**EXERCISE MATERIAL:**
──────────

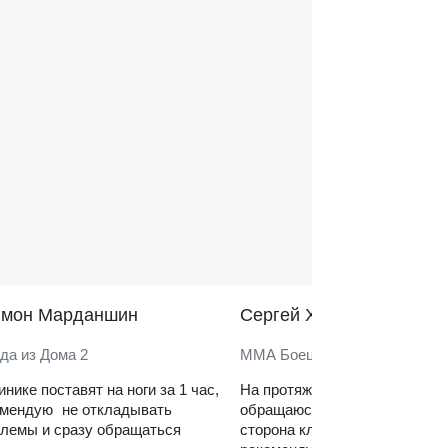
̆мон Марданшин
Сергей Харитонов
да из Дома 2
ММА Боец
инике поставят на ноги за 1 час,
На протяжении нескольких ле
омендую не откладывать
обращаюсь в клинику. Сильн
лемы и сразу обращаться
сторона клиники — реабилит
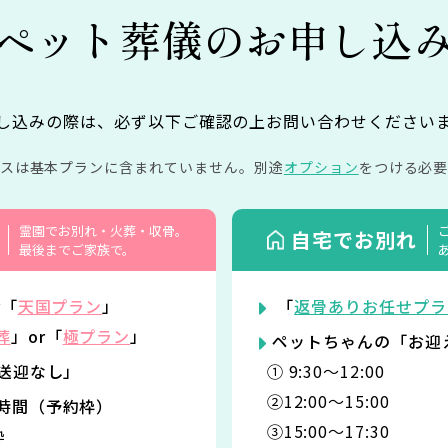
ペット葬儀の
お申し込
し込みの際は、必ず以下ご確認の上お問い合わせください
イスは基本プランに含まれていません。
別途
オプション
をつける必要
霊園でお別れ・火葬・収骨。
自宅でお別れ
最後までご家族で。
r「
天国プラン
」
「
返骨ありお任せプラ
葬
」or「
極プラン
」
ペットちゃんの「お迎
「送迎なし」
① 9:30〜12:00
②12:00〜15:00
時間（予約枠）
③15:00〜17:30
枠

──────────

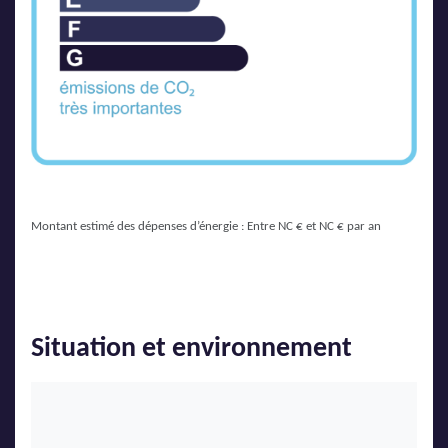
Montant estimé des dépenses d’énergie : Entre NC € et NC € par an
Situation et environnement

──────────

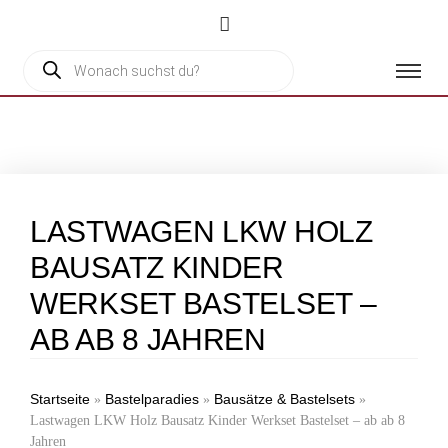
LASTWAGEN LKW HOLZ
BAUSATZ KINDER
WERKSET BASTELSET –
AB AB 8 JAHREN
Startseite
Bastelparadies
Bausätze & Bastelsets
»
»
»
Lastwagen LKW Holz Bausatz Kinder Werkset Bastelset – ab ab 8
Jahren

──────────

**ABOUT THIS TASK:**
Recast the lines of the items, starting at the line that contains "Montant estimé des" and ending at the line that contains "Situation et environnement", as a JSON list of strings with one string per line and blank lines left out.

**RESULT:**
[
  "Montant estimé des dépenses d’énergie : Entre NC € et NC € par an",
  "Situation et environnement"
]